Шрифт:
Интервал:
Закладка:
– Скажи-ка мне, Жан, в какие времена после смерти Пророка это пресловутое единство арабских стран, действительно, было единством? При омейядах? Но ты ведь знаешь про борьбу между Али и Маувией, и что началось после смерти Мухаммеда. При Аббасидах? Омейядский халифат был весьма могущественным в Испании. Между берберами и арабами всегда велись войны, даром, что и те, и другие мусульмане. Османы? Два десятка нынешних арабских государств? Единство арабских народов – всего лишь мечта. Три индо-европейских государства мечтали о нем, оно так и не осуществилось, но о нем мечтали, пока эти мечты не лопнули в 1789.
Возьмем Францию, ты мне говорил о лингвистическом единстве арабского мира, так вот, возьмем Францию, лингвистическое единство установилось уже давно в результате определенного процесса, но разве под этим единством, под этой залакированной однообразной поверхностью ты не замечаешь бурления? Бретань, Корсика, Эльзас, Фландрия… Я напоминаю тебе господина Оме[97], правда?

▶ Что сделать
Перепечатайте из фрагмента документа часть, начиная со слов «Возьмем Францию, ты» и заканчивая словами «господина Оме[97], правда?». Записи, приведённые далее, к фрагменту документа отношения не имеют.

▶ Исходные данные
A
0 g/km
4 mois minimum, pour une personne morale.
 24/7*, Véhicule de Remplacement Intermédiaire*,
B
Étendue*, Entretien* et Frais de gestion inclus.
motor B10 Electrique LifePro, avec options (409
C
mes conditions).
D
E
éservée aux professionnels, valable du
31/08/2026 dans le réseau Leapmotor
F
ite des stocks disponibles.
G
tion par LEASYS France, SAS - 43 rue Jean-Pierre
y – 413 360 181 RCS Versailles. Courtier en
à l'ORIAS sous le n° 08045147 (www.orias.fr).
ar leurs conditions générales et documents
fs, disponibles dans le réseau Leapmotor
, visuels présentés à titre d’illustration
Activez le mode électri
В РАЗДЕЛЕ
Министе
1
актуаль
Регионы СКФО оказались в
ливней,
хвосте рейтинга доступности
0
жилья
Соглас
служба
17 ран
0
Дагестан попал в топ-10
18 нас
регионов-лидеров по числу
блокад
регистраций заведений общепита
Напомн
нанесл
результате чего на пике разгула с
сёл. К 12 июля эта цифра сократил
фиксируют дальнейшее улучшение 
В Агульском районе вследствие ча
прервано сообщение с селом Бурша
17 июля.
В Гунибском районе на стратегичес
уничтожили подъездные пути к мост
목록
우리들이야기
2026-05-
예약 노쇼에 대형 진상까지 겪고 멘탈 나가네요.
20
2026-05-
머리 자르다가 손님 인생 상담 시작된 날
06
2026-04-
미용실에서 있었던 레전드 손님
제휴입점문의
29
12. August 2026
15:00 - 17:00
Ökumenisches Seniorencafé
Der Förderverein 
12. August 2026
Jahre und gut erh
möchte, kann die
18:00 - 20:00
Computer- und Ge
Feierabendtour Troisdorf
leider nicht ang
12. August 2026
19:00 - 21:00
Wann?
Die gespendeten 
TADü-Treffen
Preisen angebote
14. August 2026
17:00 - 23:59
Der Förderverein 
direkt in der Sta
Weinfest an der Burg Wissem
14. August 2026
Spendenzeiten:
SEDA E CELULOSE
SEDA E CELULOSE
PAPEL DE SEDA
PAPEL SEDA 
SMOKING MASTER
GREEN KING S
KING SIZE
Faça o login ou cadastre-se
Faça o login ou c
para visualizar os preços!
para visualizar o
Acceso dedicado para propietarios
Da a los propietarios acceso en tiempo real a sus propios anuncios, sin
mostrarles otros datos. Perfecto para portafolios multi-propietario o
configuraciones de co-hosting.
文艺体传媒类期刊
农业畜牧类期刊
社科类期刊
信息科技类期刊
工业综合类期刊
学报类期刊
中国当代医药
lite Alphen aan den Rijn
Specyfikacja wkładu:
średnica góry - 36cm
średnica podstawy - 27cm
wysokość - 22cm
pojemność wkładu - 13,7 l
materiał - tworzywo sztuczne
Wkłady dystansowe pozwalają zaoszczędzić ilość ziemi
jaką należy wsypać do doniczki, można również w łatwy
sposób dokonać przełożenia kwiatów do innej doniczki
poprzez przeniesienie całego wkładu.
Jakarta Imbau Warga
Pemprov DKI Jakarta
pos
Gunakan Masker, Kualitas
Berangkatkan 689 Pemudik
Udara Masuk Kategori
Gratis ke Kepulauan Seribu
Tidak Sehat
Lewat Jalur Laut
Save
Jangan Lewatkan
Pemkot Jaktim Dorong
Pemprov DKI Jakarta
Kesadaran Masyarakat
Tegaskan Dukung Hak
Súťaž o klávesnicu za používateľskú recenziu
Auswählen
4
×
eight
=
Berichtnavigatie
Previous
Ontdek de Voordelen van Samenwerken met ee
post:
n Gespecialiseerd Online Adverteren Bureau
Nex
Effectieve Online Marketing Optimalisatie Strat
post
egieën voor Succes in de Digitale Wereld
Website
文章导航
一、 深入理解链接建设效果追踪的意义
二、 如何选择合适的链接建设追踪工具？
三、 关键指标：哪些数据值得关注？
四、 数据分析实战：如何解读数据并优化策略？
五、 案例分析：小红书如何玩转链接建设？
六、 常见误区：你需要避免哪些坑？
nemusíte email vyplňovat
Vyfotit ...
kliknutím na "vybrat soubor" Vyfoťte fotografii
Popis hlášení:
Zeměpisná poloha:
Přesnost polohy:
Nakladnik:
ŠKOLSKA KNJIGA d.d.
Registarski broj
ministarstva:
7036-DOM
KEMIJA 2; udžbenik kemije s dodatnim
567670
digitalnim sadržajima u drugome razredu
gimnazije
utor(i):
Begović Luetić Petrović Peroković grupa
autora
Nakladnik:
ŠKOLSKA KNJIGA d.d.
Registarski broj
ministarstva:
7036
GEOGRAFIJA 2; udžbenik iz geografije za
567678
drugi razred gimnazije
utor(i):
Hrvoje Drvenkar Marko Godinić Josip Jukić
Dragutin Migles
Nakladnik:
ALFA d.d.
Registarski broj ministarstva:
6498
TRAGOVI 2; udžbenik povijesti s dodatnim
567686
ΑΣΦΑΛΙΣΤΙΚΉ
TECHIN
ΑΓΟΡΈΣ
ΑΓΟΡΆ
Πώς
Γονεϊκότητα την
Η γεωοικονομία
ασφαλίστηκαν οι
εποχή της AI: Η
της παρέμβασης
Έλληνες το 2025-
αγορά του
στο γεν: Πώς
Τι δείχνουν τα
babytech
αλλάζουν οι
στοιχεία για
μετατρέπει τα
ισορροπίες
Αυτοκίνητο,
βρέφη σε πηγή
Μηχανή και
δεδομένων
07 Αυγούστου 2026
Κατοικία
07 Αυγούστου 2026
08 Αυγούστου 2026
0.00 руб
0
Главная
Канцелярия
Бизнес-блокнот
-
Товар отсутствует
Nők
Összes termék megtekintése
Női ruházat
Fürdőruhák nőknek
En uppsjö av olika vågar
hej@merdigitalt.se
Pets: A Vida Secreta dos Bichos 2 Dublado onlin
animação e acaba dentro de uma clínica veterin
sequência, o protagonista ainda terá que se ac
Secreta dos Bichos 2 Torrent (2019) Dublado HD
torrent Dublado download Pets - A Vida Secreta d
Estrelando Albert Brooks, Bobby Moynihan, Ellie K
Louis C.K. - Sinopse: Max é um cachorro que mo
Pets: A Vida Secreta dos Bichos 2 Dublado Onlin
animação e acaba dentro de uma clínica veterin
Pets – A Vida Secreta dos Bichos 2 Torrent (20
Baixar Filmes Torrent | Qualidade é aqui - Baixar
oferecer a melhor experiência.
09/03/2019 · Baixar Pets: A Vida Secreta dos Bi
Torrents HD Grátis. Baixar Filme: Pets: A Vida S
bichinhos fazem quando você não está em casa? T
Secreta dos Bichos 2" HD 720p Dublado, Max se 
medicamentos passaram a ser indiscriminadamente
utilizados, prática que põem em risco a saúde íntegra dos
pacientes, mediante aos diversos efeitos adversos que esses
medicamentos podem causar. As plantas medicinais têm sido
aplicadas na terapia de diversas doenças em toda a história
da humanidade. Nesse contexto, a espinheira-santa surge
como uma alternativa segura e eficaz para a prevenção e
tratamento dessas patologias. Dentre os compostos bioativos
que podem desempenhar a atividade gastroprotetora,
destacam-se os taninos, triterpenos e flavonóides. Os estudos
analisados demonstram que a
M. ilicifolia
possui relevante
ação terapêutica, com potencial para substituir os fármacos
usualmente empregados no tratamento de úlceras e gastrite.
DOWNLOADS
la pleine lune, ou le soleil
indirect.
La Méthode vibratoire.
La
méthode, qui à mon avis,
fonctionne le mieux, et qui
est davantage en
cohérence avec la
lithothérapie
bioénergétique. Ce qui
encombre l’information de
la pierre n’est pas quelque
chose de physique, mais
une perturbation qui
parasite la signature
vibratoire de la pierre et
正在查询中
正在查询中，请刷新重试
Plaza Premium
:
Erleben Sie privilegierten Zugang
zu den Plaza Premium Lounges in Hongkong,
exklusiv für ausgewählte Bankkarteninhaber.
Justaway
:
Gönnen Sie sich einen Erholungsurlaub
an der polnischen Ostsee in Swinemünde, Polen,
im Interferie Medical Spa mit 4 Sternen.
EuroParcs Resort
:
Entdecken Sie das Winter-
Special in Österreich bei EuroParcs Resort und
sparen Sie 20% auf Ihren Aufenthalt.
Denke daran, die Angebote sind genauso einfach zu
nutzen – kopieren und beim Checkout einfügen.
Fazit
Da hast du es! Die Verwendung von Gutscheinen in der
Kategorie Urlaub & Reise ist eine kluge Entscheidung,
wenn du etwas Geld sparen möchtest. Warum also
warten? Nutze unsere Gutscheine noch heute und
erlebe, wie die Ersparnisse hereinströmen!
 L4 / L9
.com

▶ Ответ
Возьмем Францию, ты мне говорил о лингвистическом единстве арабского мира, так вот, возьмем Францию, лингвистическое единство установилось уже давно в результате определенного процесса, но разве под этим единством, под этой залакированной однообразной поверхностью ты не замечаешь бурления? Бретань, Корсика, Эльзас, Фландрия… Я напоминаю тебе господина Оме[97], правда?